REQUIRED ACTION -
Nothing in the data may be changed; retype all of it.

■ ■ ■ ■

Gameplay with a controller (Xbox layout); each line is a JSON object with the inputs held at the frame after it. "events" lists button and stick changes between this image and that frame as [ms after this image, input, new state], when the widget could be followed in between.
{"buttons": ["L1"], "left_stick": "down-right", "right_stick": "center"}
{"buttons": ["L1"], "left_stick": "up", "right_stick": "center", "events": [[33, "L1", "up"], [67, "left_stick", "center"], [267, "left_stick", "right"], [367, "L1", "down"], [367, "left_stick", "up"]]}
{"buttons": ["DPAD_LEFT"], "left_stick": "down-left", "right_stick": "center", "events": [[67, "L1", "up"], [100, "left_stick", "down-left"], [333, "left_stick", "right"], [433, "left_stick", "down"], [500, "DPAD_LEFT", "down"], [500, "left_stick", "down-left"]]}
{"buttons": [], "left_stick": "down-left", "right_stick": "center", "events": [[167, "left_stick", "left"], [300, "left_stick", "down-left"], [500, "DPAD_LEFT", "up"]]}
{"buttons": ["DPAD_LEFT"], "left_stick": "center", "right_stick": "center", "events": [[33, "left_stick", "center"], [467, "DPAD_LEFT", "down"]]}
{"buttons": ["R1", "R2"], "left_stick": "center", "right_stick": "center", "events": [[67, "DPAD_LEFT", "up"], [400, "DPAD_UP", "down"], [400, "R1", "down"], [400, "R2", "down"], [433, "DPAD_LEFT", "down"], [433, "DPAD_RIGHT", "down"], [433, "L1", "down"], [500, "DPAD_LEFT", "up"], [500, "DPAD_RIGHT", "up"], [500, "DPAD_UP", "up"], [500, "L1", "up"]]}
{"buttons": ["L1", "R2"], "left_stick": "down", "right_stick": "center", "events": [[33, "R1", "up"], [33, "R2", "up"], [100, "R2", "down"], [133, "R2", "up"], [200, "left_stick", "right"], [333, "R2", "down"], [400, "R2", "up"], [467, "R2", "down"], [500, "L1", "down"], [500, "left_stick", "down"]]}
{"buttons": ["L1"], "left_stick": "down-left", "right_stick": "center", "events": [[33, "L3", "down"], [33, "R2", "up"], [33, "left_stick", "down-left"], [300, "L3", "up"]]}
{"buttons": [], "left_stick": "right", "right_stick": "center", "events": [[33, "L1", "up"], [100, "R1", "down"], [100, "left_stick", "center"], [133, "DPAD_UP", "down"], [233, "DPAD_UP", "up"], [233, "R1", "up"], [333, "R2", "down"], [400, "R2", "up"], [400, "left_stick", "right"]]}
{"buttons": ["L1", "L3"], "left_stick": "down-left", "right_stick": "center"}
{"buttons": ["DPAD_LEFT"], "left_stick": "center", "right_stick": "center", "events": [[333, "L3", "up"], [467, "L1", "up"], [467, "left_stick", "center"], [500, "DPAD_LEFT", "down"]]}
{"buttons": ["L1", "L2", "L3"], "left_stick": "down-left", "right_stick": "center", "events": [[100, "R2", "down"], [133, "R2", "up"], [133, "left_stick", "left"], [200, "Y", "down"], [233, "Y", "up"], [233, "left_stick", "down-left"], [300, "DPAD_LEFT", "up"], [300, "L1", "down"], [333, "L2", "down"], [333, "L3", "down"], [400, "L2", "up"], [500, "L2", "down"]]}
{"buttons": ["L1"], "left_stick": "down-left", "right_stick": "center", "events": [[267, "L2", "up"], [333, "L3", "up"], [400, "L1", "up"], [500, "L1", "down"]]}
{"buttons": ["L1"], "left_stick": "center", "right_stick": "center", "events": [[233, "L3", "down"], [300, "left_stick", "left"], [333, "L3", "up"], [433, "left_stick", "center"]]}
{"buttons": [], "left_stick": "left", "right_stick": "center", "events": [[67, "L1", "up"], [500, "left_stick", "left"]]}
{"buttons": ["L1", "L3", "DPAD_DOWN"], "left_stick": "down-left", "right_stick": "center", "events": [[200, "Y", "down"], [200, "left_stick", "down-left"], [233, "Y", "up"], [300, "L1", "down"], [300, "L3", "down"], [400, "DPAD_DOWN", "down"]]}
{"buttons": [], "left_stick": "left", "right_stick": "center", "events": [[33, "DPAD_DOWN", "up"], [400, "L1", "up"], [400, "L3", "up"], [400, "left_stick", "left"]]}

■ ■ ■ ■

EXERCISE ANSWER -
Gameplay with a controller (Xbox layout); each line is a JSON object with the inputs held at the frame after it. "events" lists button and stick changes between this image and that frame as [ms after this image, input, new state], when the widget could be followed in between.
{"buttons": ["L1"], "left_stick": "down-right", "right_stick": "center"}
{"buttons": ["L1"], "left_stick": "up", "right_stick": "center", "events": [[33, "L1", "up"], [67, "left_stick", "center"], [267, "left_stick", "right"], [367, "L1", "down"], [367, "left_stick", "up"]]}
{"buttons": ["DPAD_LEFT"], "left_stick": "down-left", "right_stick": "center", "events": [[67, "L1", "up"], [100, "left_stick", "down-left"], [333, "left_stick", "right"], [433, "left_stick", "down"], [500, "DPAD_LEFT", "down"], [500, "left_stick", "down-left"]]}
{"buttons": [], "left_stick": "down-left", "right_stick": "center", "events": [[167, "left_stick", "left"], [300, "left_stick", "down-left"], [500, "DPAD_LEFT", "up"]]}
{"buttons": ["DPAD_LEFT"], "left_stick": "center", "right_stick": "center", "events": [[33, "left_stick", "center"], [467, "DPAD_LEFT", "down"]]}
{"buttons": ["R1", "R2"], "left_stick": "center", "right_stick": "center", "events": [[67, "DPAD_LEFT", "up"], [400, "DPAD_UP", "down"], [400, "R1", "down"], [400, "R2", "down"], [433, "DPAD_LEFT", "down"], [433, "DPAD_RIGHT", "down"], [433, "L1", "down"], [500, "DPAD_LEFT", "up"], [500, "DPAD_RIGHT", "up"], [500, "DPAD_UP", "up"], [500, "L1", "up"]]}
{"buttons": ["L1", "R2"], "left_stick": "down", "right_stick": "center", "events": [[33, "R1", "up"], [33, "R2", "up"], [100, "R2", "down"], [133, "R2", "up"], [200, "left_stick", "right"], [333, "R2", "down"], [400, "R2", "up"], [467, "R2", "down"], [500, "L1", "down"], [500, "left_stick", "down"]]}
{"buttons": ["L1"], "left_stick": "down-left", "right_stick": "center", "events": [[33, "L3", "down"], [33, "R2", "up"], [33, "left_stick", "down-left"], [300, "L3", "up"]]}
{"buttons": [], "left_stick": "right", "right_stick": "center", "events": [[33, "L1", "up"], [100, "R1", "down"], [100, "left_stick", "center"], [133, "DPAD_UP", "down"], [233, "DPAD_UP", "up"], [233, "R1", "up"], [333, "R2", "down"], [400, "R2", "up"], [400, "left_stick", "right"]]}
{"buttons": ["L1", "L3"], "left_stick": "down-left", "right_stick": "center"}
{"buttons": ["DPAD_LEFT"], "left_stick": "center", "right_stick": "center", "events": [[333, "L3", "up"], [467, "L1", "up"], [467, "left_stick", "center"], [500, "DPAD_LEFT", "down"]]}
{"buttons": ["L1", "L2", "L3"], "left_stick": "down-left", "right_stick": "center", "events": [[100, "R2", "down"], [133, "R2", "up"], [133, "left_stick", "left"], [200, "Y", "down"], [233, "Y", "up"], [233, "left_stick", "down-left"], [300, "DPAD_LEFT", "up"], [300, "L1", "down"], [333, "L2", "down"], [333, "L3", "down"], [400, "L2", "up"], [500, "L2", "down"]]}
{"buttons": ["L1"], "left_stick": "down-left", "right_stick": "center", "events": [[267, "L2", "up"], [333, "L3", "up"], [400, "L1", "up"], [500, "L1", "down"]]}
{"buttons": ["L1"], "left_stick": "center", "right_stick": "center", "events": [[233, "L3", "down"], [300, "left_stick", "left"], [333, "L3", "up"], [433, "left_stick", "center"]]}
{"buttons": [], "left_stick": "left", "right_stick": "center", "events": [[67, "L1", "up"], [500, "left_stick", "left"]]}
{"buttons": ["L1", "L3", "DPAD_DOWN"], "left_stick": "down-left", "right_stick": "center", "events": [[200, "Y", "down"], [200, "left_stick", "down-left"], [233, "Y", "up"], [300, "L1", "down"], [300, "L3", "down"], [400, "DPAD_DOWN", "down"]]}
{"buttons": [], "left_stick": "left", "right_stick": "center", "events": [[33, "DPAD_DOWN", "up"], [400, "L1", "up"], [400, "L3", "up"], [400, "left_stick", "left"]]}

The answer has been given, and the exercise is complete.